Reproduce the lines from the start of the records through the line containing "sharpen: amount 0.204", including both ends.

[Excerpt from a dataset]
• • •
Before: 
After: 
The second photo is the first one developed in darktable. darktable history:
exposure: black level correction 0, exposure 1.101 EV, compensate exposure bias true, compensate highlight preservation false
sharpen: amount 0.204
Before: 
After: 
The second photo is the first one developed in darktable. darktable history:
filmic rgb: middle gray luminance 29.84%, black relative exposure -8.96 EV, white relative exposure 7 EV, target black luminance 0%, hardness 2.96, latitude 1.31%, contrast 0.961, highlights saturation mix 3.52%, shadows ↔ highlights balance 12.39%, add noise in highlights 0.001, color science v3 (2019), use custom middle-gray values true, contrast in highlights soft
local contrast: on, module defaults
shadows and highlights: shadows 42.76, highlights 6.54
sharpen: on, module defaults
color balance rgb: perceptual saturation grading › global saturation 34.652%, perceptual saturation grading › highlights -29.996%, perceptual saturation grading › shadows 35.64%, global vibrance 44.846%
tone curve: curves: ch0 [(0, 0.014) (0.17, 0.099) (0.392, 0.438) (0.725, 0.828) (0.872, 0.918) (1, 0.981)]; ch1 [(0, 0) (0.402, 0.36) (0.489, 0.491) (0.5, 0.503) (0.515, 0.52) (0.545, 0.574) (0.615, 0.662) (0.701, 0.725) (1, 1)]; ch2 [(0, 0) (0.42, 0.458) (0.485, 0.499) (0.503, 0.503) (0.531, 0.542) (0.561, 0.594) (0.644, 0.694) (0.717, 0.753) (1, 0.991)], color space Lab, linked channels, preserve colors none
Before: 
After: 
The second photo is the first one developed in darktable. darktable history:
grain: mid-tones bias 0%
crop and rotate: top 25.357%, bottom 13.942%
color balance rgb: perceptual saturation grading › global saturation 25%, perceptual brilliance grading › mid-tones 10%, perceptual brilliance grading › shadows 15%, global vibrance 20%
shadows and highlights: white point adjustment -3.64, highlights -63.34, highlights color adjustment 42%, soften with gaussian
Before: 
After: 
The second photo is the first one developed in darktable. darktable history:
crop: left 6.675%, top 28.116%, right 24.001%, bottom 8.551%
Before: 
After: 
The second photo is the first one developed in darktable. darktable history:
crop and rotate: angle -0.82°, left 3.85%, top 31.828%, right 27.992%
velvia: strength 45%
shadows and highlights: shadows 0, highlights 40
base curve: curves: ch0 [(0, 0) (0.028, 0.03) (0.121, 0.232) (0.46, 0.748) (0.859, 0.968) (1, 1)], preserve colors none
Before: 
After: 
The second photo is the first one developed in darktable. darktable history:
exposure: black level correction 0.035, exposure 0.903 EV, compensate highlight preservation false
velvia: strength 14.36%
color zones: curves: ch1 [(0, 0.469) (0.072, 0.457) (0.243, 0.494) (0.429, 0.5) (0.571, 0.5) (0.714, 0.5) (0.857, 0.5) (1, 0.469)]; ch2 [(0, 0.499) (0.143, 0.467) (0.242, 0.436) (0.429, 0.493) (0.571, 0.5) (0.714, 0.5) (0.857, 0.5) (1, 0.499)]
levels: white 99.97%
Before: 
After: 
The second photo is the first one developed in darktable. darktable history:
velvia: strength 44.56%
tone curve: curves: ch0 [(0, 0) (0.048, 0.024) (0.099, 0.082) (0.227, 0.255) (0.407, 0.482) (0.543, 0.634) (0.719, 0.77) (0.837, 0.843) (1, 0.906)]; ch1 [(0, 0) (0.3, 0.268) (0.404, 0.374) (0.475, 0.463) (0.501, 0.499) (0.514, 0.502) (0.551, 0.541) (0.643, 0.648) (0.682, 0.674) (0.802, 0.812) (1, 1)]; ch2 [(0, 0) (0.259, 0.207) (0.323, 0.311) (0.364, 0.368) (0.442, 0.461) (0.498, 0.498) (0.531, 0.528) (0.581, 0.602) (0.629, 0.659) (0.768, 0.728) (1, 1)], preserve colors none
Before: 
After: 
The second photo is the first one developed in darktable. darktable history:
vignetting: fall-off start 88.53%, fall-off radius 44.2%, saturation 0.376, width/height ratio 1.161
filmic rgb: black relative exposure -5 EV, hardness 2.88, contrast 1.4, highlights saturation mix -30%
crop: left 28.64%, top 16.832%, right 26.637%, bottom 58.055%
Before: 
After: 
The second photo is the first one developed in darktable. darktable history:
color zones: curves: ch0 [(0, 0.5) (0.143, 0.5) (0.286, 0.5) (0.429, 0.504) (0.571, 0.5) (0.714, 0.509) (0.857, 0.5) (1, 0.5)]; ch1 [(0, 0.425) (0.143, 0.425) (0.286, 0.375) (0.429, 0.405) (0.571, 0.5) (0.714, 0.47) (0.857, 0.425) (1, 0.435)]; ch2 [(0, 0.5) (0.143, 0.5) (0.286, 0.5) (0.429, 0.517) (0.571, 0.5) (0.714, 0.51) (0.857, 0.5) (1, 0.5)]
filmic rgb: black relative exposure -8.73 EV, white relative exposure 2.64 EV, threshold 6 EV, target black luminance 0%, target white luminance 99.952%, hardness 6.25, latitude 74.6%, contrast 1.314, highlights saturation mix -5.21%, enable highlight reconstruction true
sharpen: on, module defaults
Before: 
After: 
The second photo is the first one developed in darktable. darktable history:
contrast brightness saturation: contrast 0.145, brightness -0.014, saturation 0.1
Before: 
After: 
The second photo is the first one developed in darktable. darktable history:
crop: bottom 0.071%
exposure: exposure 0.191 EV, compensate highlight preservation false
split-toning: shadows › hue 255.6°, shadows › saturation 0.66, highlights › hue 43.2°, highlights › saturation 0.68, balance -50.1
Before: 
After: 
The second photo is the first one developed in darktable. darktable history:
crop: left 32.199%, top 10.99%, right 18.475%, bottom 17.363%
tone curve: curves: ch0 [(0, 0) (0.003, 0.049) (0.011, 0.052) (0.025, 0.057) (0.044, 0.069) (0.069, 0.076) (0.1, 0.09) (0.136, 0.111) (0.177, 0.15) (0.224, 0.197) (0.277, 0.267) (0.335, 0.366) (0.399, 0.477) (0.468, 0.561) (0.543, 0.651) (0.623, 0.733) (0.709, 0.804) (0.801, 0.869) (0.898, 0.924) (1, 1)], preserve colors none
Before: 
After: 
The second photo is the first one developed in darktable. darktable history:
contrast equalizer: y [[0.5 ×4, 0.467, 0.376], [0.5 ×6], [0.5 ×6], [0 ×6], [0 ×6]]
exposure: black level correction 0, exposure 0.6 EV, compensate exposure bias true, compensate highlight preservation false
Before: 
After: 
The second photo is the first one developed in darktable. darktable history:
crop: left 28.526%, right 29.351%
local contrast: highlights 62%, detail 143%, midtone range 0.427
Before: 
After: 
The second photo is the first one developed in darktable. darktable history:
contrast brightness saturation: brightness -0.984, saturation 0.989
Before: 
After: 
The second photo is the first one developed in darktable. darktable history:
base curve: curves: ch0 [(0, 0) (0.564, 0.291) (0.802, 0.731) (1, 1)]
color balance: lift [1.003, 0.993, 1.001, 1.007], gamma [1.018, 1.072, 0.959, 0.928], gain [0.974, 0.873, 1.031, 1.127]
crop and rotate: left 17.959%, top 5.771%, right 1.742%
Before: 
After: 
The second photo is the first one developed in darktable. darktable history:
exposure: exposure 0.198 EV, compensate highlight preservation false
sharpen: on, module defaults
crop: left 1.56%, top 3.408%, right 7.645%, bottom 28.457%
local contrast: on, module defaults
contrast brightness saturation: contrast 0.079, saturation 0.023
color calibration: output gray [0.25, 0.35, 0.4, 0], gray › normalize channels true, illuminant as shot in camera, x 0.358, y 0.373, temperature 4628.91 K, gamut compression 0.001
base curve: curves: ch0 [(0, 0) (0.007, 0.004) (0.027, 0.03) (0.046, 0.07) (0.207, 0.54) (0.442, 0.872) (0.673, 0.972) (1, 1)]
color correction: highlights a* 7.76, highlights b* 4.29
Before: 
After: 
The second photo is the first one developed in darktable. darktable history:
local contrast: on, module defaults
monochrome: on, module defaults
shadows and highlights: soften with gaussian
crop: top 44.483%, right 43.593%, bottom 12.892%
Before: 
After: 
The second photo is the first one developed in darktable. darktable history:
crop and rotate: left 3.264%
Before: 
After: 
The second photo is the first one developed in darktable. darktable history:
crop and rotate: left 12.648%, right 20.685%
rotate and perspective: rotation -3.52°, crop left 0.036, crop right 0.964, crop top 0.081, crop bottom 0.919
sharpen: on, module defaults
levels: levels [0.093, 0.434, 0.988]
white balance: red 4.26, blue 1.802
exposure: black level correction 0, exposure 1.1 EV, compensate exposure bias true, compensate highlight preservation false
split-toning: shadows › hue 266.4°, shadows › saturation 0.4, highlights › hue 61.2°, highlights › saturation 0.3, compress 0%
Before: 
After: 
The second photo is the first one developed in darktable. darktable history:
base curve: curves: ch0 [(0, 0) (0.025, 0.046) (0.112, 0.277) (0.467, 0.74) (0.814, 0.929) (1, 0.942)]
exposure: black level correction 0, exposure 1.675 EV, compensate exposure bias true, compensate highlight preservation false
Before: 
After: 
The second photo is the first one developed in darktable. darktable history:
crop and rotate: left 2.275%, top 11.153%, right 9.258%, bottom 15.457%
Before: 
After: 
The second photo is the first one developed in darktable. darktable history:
• • •
### Solution to this exercise
Before: 
After: 
The second photo is the first one developed in darktable. darktable history:
exposure: black level correction 0, exposure 1.101 EV, compensate exposure bias true, compensate highlight preservation false
sharpen: amount 0.204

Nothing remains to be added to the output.